When I graduated from University, I had a lot of debt. I paid for my school myself and although I’d worked every summer and managed to save a good portion of my earnings, I still somehow managed to rack up $26,000 in student loans. After graduation, I bought a car. I wasn’t a complete dummy about it, I didn’t buy a new one, but I did still manage to spend around $12,000 on a lightly used VW Golf.
So, I went from University student making no debt payments, to recently graduated entry level worker devoting 25% of her paycheque every month to debt. I had $38,000 of it weighing on my shoulders. Then, I got this crazy idea that I was going to pay it all off.
This idea came to fruition from the best possible intentions. I knew that my job wasn’t overly secure, and I didn’t like the idea of having so many debt payments to make should I ever lose it. I also knew that I didn’t want to be over 30 and still paying off my student loans.

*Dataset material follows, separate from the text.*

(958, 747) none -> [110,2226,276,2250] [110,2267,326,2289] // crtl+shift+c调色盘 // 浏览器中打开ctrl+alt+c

I started scheming ways to put more money towards my debt, in order to shorten my total time to debt freedom. The progress was slow going at first (and still is) and I quickly found myself losing motivation. The problem was, I wanted to be out of debt now, and I didn’t want to wait three or four years for all of this sacrifice and extra payments to pay off. Staying motivated was tough, but I’m happy to say I’m still on track with my debt repayment. Here’s what I’ve done to stay on the wagon:
Last year was my first full year of debt repayment. In order to stay motivated, I declared a goal to pay off $7,500 in debt principle. I declared it in a public form (on my blog) and then set about trying to achieve it. Setting this goal really motivated me to throw everything I had at my debt, and in the year 2012 I paid off $16,363 worth of debt.
Setting yearly goals is all well and good, but they take a long time to reach. Due to this, I also made sure to make a huge deal about achieving shorter term goals. Every time either my student loan, my car loan, or my total debt owing decreased by $1,000, I would make sure to crow about it in my monthly net worth updates. Zeroing in on this progress really highlighted the fact that I was making progress, and that I wasn’t throwing away over half of my total income on extra debt payments, to no avail.
Keep a Debt Repayment Timeline
I have an excel spreadsheet that I use to calculate my date to debt freedom. It breaks down my debt owing by month, from today until the day I’m debt free. It includes the daily and monthly interest charges, as well as regular and extra payments I make or am planning on making. This spreadsheet is completely customizable and every time I make an extra $100 from staff writing or my Mom gives me a couple of bucks for my birthday, I add that to my debt payments, so I can watch my debt free date inch closer and closer to the present.
When I first started messing with my debt repayment schedule spreadsheet, it projected my debt free date to be in 2015. Now, I might be able to pull off debt freedom by the end of 2013.
I also keep a separate, “best case scenario” spreadsheet that includes things that I can’t really predict with 100% certainty. In this spreadsheet I include projected raises, tax returns, bonuses, freelance income, etc. This spreadsheet shows me how quickly I could get out of debt if everything works out perfect, and motivates me to keep throwing everything I possibly have at my student loans.
Know Your Daily Interest Charge
When I first started paying my student loans back, I was paying a $26,720 balance at 5.5% interest. That works out to about $4.10 per day in interest charges. That’s so much money to just throw away every single day. Now, it’s down to $0.77 per day. Much more reasonable, but still a lot worse than $0 per day. Knowing that I was throwing away so much money on interest charges is a huge motivator to get rid of that debt as fast as possible.
Keep Your Eye on the Ball
The main reason I want to be out of debt is freedom. I want the freedom to travel if I want without worrying about making my debt payments. I want the freedom to quit my job if I’m unhappy without fear of defaulting on my loans. I want the freedom to invest my money and develop a comfortable cushion to fall back on, instead of worrying, constantly, that the floor is about to drop out beneath me and my debt is going to pull me under. I want that freedom, and making the sacrifices I’ve made in the past 16 months to pay down almost $25,000 of my debt in 16 months on a recent graduate’s income will be worth it.
I’ve got $13,182.00 left to go. Motivation, don’t fail me now.